La Lomita Mission
La Lomita Chapel is located near the Rio Grande and is a significant example of the vernacular architecture of the United States and Mexico border. La Lomita, or “Little Hill,” was built in 1899 and later restored in 1937 and again in 1976 as part of the community’s Bicentennial celebration. It is just 16 feet wide and 30 feet long with a tiny belfry. The City of Mission was named as a goodwill gesture of townspeople to honor the old mission chapel. It was designated a Recorded Texas Historic Landmark in 1964 and is part of the La Lomita Historic District, entered in the National Register of Historic Places in 1975. The historic marker application was sought in order to recognize its ongoing importance as “a shrine for the religious and history-minded who would honor those … who carved it literally out of the Wilderness.”

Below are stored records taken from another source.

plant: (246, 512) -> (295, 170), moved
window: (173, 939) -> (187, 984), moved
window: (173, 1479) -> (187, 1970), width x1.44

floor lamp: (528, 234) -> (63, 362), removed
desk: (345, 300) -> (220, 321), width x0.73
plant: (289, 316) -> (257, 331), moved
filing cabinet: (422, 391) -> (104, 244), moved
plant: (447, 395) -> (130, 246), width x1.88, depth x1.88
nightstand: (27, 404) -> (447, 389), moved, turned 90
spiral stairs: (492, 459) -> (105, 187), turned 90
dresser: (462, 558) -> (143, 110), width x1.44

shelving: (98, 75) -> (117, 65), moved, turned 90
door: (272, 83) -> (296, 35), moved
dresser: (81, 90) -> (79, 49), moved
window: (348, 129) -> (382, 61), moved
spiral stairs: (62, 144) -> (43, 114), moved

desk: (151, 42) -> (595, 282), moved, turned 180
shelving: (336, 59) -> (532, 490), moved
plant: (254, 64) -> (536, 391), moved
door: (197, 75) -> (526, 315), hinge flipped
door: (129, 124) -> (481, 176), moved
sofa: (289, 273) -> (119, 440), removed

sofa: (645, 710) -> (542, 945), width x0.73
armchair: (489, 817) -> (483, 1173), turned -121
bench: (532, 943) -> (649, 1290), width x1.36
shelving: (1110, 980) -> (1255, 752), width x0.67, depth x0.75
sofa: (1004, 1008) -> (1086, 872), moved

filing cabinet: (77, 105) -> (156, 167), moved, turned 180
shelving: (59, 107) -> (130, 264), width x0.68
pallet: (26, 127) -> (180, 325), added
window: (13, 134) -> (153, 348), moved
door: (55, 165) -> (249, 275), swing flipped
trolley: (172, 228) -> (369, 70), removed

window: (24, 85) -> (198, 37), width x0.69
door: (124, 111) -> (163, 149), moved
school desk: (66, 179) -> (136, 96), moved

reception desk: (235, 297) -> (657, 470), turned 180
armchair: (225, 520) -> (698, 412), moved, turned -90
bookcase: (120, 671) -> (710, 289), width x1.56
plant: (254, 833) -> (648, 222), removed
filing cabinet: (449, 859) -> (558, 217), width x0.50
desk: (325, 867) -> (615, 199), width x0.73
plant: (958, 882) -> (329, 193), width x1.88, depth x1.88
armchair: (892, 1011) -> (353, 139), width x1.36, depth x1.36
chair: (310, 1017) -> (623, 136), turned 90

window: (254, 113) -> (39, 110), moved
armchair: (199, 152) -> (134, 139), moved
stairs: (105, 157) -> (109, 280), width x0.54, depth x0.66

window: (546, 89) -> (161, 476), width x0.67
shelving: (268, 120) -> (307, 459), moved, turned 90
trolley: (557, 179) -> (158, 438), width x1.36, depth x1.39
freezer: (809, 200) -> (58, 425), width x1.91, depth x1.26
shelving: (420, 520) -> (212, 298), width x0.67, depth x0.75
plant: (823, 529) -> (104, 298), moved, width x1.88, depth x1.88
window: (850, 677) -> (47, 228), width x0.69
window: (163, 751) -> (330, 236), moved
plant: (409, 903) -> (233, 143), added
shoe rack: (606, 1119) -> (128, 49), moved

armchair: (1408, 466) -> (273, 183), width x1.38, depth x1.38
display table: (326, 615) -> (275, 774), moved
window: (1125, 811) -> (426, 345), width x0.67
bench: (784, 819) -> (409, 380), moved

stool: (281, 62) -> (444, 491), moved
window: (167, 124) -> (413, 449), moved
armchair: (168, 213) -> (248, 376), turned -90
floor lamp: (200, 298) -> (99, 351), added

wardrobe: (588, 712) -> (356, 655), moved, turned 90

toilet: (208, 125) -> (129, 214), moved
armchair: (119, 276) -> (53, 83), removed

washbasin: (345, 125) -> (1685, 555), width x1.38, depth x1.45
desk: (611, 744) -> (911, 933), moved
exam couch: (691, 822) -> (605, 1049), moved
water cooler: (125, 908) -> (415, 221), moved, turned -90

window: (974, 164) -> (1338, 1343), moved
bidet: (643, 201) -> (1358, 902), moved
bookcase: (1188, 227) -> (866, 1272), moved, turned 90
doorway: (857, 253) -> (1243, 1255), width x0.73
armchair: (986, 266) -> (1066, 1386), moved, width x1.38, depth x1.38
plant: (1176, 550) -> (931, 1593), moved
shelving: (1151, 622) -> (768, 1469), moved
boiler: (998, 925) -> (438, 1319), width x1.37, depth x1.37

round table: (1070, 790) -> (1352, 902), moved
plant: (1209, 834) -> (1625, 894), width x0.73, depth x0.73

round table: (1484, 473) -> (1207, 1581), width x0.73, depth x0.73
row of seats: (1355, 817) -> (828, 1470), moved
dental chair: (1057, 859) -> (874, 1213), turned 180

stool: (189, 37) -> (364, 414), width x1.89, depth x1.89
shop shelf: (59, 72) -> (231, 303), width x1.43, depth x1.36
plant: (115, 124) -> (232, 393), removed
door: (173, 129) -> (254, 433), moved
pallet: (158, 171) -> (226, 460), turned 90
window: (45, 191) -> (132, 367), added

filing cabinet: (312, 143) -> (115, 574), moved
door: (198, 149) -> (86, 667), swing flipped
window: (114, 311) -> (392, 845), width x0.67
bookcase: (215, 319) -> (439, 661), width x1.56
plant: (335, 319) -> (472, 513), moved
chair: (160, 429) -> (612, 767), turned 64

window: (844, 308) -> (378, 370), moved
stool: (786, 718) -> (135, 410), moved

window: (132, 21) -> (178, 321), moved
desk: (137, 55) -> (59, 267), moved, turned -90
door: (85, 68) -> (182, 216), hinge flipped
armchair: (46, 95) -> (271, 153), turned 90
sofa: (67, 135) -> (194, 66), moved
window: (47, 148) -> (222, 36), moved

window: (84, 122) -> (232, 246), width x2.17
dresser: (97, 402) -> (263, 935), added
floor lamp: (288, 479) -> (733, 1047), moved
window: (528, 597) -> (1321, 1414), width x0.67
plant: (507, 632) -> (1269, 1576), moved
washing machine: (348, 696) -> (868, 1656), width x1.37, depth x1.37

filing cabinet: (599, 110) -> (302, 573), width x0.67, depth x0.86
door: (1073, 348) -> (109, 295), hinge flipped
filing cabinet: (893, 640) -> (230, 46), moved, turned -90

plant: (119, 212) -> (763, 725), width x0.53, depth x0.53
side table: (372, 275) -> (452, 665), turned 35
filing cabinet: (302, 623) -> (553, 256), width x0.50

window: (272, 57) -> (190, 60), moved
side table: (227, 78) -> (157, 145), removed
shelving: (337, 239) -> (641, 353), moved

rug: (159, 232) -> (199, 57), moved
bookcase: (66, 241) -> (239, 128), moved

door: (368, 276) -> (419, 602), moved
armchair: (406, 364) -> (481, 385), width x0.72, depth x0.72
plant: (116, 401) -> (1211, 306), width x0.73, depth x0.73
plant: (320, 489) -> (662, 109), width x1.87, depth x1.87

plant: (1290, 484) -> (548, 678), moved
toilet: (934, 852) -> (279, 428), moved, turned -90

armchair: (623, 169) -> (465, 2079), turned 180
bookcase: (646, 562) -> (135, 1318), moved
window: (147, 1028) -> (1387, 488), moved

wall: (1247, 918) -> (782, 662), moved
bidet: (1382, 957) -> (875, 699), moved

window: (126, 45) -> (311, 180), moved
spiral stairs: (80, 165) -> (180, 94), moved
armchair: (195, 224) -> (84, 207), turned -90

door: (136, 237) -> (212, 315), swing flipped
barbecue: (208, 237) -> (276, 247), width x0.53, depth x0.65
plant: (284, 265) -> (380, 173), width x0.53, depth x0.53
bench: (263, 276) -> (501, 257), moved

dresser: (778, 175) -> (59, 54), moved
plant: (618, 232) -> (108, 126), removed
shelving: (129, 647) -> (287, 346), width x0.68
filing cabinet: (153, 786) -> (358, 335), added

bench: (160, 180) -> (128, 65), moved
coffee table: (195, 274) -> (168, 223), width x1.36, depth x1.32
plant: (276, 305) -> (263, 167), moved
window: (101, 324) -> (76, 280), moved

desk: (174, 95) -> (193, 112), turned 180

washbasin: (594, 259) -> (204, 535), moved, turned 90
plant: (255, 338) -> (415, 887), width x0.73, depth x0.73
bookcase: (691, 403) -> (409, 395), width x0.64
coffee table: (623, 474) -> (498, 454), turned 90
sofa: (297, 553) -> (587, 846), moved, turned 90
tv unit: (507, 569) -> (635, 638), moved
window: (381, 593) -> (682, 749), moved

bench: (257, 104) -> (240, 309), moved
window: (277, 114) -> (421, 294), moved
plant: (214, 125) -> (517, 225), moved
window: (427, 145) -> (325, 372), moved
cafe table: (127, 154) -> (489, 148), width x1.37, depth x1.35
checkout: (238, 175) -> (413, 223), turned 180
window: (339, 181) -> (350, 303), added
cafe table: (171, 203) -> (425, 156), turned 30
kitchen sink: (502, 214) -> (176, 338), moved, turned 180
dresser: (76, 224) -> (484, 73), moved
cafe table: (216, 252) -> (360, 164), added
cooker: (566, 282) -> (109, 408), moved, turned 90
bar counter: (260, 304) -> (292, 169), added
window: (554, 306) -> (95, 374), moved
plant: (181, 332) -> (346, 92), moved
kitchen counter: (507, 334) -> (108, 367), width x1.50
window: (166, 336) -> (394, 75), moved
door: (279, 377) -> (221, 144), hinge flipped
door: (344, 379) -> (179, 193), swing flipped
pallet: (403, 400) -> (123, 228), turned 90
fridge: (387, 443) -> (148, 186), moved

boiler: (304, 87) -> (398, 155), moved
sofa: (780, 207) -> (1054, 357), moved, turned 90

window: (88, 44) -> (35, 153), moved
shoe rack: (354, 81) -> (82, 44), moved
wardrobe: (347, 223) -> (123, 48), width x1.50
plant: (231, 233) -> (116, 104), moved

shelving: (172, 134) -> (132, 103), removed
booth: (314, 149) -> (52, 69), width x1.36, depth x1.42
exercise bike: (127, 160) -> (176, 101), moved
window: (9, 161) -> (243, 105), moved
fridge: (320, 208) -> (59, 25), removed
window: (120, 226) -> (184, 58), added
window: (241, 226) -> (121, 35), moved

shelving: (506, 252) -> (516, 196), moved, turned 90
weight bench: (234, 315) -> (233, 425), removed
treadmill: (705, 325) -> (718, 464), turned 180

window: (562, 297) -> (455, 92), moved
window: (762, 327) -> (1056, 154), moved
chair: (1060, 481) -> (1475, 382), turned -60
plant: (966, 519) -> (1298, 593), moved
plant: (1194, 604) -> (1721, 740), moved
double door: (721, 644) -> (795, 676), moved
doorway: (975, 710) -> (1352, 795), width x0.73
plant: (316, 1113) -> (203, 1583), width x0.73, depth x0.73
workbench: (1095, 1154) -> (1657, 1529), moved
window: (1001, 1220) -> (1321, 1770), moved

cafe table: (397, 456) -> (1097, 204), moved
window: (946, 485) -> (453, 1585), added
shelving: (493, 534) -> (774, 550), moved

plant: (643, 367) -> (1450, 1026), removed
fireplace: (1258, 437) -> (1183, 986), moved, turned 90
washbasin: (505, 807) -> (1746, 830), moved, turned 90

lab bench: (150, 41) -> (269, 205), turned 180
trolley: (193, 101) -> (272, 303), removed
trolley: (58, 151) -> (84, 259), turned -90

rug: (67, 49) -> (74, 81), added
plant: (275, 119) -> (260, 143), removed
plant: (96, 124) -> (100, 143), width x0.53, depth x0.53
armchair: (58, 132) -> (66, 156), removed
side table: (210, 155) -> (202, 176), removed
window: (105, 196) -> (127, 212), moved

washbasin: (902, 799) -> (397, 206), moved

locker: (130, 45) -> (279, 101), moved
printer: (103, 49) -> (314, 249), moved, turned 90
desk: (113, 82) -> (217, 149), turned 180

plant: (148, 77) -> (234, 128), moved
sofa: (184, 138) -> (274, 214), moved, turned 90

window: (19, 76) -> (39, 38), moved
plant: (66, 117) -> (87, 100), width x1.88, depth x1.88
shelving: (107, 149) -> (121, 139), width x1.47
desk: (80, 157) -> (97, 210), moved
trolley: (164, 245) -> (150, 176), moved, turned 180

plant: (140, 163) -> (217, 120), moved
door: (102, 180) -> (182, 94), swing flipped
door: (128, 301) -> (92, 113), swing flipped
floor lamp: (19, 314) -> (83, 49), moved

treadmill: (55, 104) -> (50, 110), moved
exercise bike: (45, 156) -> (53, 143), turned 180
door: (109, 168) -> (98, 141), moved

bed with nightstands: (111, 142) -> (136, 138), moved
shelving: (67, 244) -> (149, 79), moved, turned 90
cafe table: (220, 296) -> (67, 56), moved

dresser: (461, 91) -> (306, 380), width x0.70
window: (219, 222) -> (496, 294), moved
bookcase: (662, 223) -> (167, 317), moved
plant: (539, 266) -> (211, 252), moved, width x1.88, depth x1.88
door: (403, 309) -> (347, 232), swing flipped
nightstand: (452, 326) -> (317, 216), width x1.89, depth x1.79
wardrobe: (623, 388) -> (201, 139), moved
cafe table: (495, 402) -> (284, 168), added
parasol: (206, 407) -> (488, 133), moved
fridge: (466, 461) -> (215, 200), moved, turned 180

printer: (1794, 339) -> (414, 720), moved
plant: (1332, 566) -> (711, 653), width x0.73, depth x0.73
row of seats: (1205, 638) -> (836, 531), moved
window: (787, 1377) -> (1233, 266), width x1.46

La Lomita Chapel is representative of the many historically, culturally and architecturally significant places that will be directly or indirectly impacted by the construction of a new barrier along the border. Because of the location of La Lomita on the river side of a levee, plans to construct a wall along the levee would isolate the chapel from the community it serves, its namesake town of Mission, and the many tourists who visit it regularly. All along the Rio Grande, from old Fort Brown in Brownsville to Chihuahuita in El Paso, border security barriers are radically altering the historic character of places constructed along the border that have had a strong bi-national character for over a century.
The protection of historic resources with fair, reasonable and meaningful efforts to mitigate the impact of new construction should be required. Documentation of existing resources, physical protection and archaeological investigations should be undertaken so the rich history of our border is neither erased nor shut off from those for whom these places have held and will hold such deep meaning for many generations past, present and future.